DWF format

From AutoDesk
Edited by Paul Bourke

The DWF format is intended only for the efficient viewing of drawings Similar to an electronic plot. It is not intended for the interchange of higher level data between applications, especially as most DWF data is post-tessellation.

For example, a CAD application generates a .dwf file based on a drawing in the application's native format. This .dwf file is then transmitted and displayed by a much simpler viewing application, such as an Internet Web browser. Due to the lack of non-visual data, the DWF is not intended to be read back into the original CAD application, although the .dwf file can refer to another file in the application's native format with a DWF link or an embed operation.

File Organization

.dwf files are organized into three main sections as shown in figure 1.
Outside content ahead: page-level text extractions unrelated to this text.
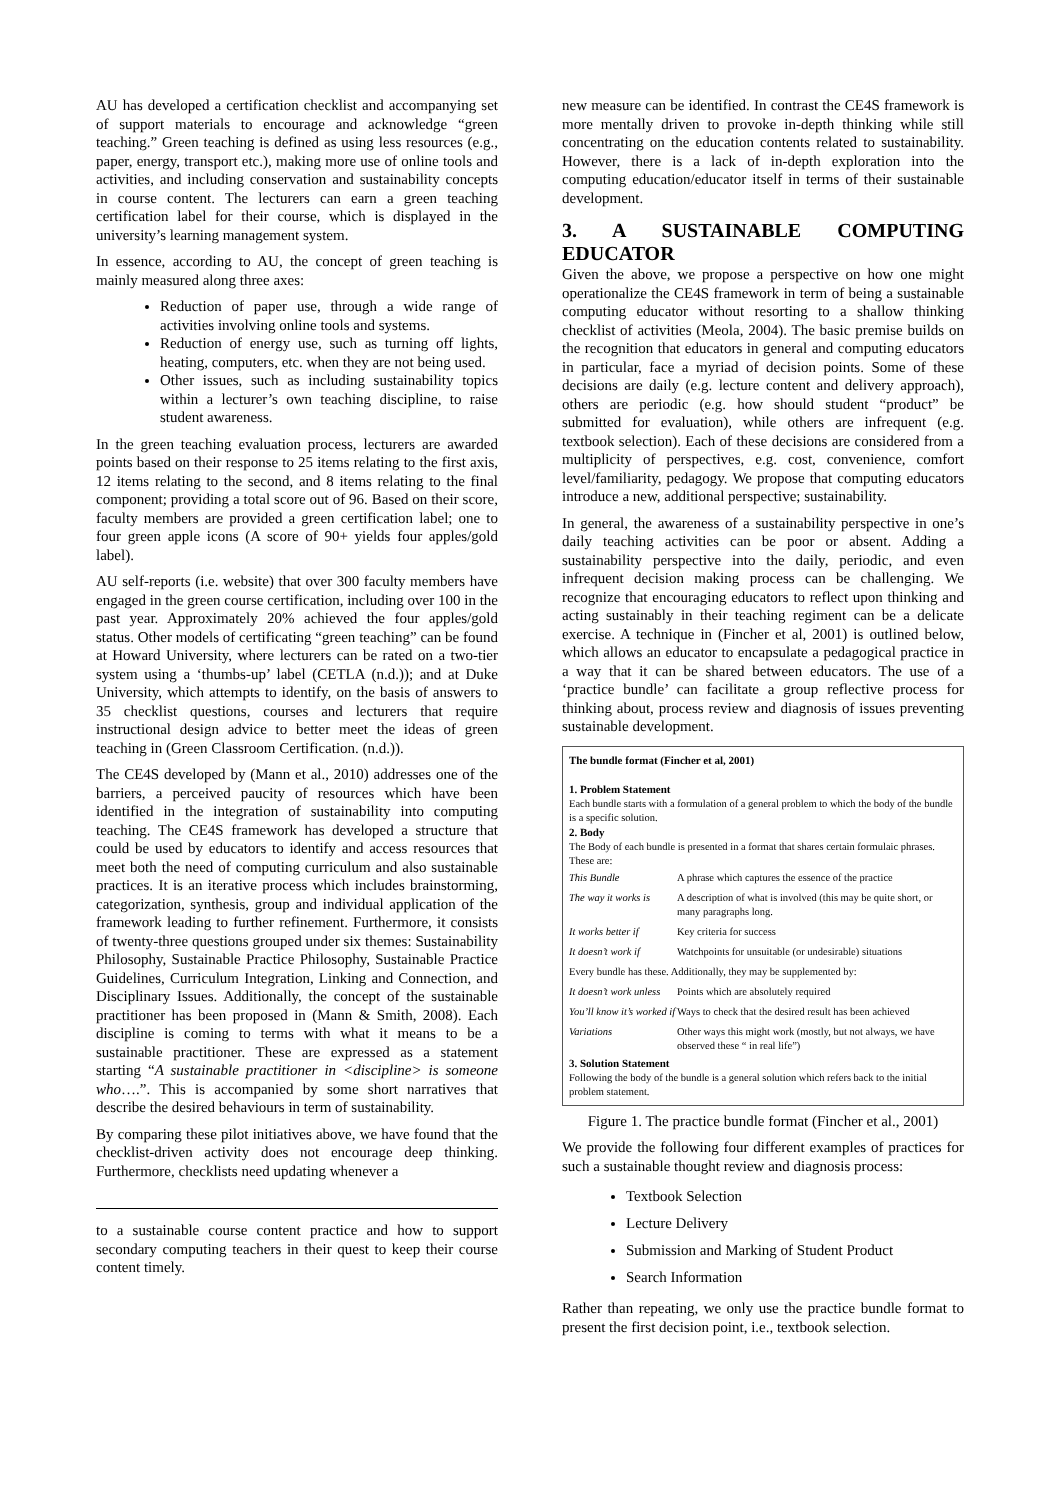AU has developed a certification checklist and accompanying set of support materials to encourage and acknowledge “green teaching.” Green teaching is defined as using less resources (e.g., paper, energy, transport etc.), making more use of online tools and activities, and including conservation and sustainability concepts in course content. The lecturers can earn a green teaching certification label for their course, which is displayed in the university’s learning management system.
In essence, according to AU, the concept of green teaching is mainly measured along three axes:
Reduction of paper use, through a wide range of activities involving online tools and systems.
Reduction of energy use, such as turning off lights, heating, computers, etc. when they are not being used.
Other issues, such as including sustainability topics within a lecturer’s own teaching discipline, to raise student awareness.
In the green teaching evaluation process, lecturers are awarded points based on their response to 25 items relating to the first axis, 12 items relating to the second, and 8 items relating to the final component; providing a total score out of 96. Based on their score, faculty members are provided a green certification label; one to four green apple icons (A score of 90+ yields four apples/gold label).
AU self-reports (i.e. website) that over 300 faculty members have engaged in the green course certification, including over 100 in the past year. Approximately 20% achieved the four apples/gold status. Other models of certificating “green teaching” can be found at Howard University, where lecturers can be rated on a two-tier system using a ‘thumbs-up’ label (CETLA (n.d.)); and at Duke University, which attempts to identify, on the basis of answers to 35 checklist questions, courses and lecturers that require instructional design advice to better meet the ideas of green teaching in (Green Classroom Certification. (n.d.)).
The CE4S developed by (Mann et al., 2010) addresses one of the barriers, a perceived paucity of resources which have been identified in the integration of sustainability into computing teaching. The CE4S framework has developed a structure that could be used by educators to identify and access resources that meet both the need of computing curriculum and also sustainable practices. It is an iterative process which includes brainstorming, categorization, synthesis, group and individual application of the framework leading to further refinement. Furthermore, it consists of twenty-three questions grouped under six themes: Sustainability Philosophy, Sustainable Practice Philosophy, Sustainable Practice Guidelines, Curriculum Integration, Linking and Connection, and Disciplinary Issues. Additionally, the concept of the sustainable practitioner has been proposed in (Mann & Smith, 2008). Each discipline is coming to terms with what it means to be a sustainable practitioner. These are expressed as a statement starting “A sustainable practitioner in <discipline> is someone who….”. This is accompanied by some short narratives that describe the desired behaviours in term of sustainability.
By comparing these pilot initiatives above, we have found that the checklist-driven activity does not encourage deep thinking. Furthermore, checklists need updating whenever a
to a sustainable course content practice and how to support secondary computing teachers in their quest to keep their course content timely.
new measure can be identified. In contrast the CE4S framework is more mentally driven to provoke in-depth thinking while still concentrating on the education contents related to sustainability. However, there is a lack of in-depth exploration into the computing education/educator itself in terms of their sustainable development.
3. A SUSTAINABLE COMPUTING EDUCATOR
Given the above, we propose a perspective on how one might operationalize the CE4S framework in term of being a sustainable computing educator without resorting to a shallow thinking checklist of activities (Meola, 2004). The basic premise builds on the recognition that educators in general and computing educators in particular, face a myriad of decision points. Some of these decisions are daily (e.g. lecture content and delivery approach), others are periodic (e.g. how should student “product” be submitted for evaluation), while others are infrequent (e.g. textbook selection). Each of these decisions are considered from a multiplicity of perspectives, e.g. cost, convenience, comfort level/familiarity, pedagogy. We propose that computing educators introduce a new, additional perspective; sustainability.
In general, the awareness of a sustainability perspective in one’s daily teaching activities can be poor or absent. Adding a sustainability perspective into the daily, periodic, and even infrequent decision making process can be challenging. We recognize that encouraging educators to reflect upon thinking and acting sustainably in their teaching regiment can be a delicate exercise. A technique in (Fincher et al, 2001) is outlined below, which allows an educator to encapsulate a pedagogical practice in a way that it can be shared between educators. The use of a ‘practice bundle’ can facilitate a group reflective process for thinking about, process review and diagnosis of issues preventing sustainable development.
The bundle format (Fincher et al, 2001)
1. Problem Statement
Each bundle starts with a formulation of a general problem to which the body of the bundle is a specific solution.
2. Body
The Body of each bundle is presented in a format that shares certain formulaic phrases. These are:
| This Bundle | A phrase which captures the essence of the practice |
| The way it works is | A description of what is involved (this may be quite short, or many paragraphs long. |
| It works better if | Key criteria for success |
| It doesn’t work if | Watchpoints for unsuitable (or undesirable) situations |
| Every bundle has these. Additionally, they may be supplemented by: | |
| It doesn’t work unless | Points which are absolutely required |
| You’ll know it’s worked if | Ways to check that the desired result has been achieved |
| Variations | Other ways this might work (mostly, but not always, we have observed these “ in real life”) |
3. Solution Statement
Following the body of the bundle is a general solution which refers back to the initial problem statement.
Figure 1. The practice bundle format (Fincher et al., 2001)
We provide the following four different examples of practices for such a sustainable thought review and diagnosis process:
Textbook Selection
Lecture Delivery
Submission and Marking of Student Product
Search Information
Rather than repeating, we only use the practice bundle format to present the first decision point, i.e., textbook selection.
File identification header
File data block
File termination trailer

Figure 1. DWF file organization

The data in the header and the trailer are encoded as readable ASCII text. Data in the file data block is delimited by operation codes (opcodes) and argument data used by the opcodes (operands) as in table 1.

Table 1. File data block

There are two types of opcode-operand pairs: readable ASCII text and coded binary. All DWF operations have a readable ASCII opcode/operand form, and most operations also have a coded binary opcode/operand form. By using the proper opcode form, you can create a file that is humanly readable or one that is more efficient from a processing and storage point of view or, more commonly, a mixture of both types.

An application reading a .dwf file may not understand a set of opcodes, especially when the application reading the file outdates the application that created the file. For this reason, DWF is designed to allow a file reader to skip most opcodes. In order for the file reader to skip an opcode, it must know the length of its operand. DWF has three categories of opcodes:

1. Single-byte opcodes that must be recognized for efficiency reasons and thus cannot be skipped.

A reader application need not implement these opcodes but must be able to compute their operand length, which requires that the opcode be recognized. If a single-byte opcode is unrecognized by a DWF reading application, the rest of the file cannot be read.

2. Extended ASCII opcodes (humanly readable) that have delimited and nestable operands.

By following some simple rules, a reader application can safely skip such an opcode/operand pair without understanding the operation or its contents.

3. Extended binary opcodes that indicate their operand length so that a reader application can easily skip past the unknown operation and data.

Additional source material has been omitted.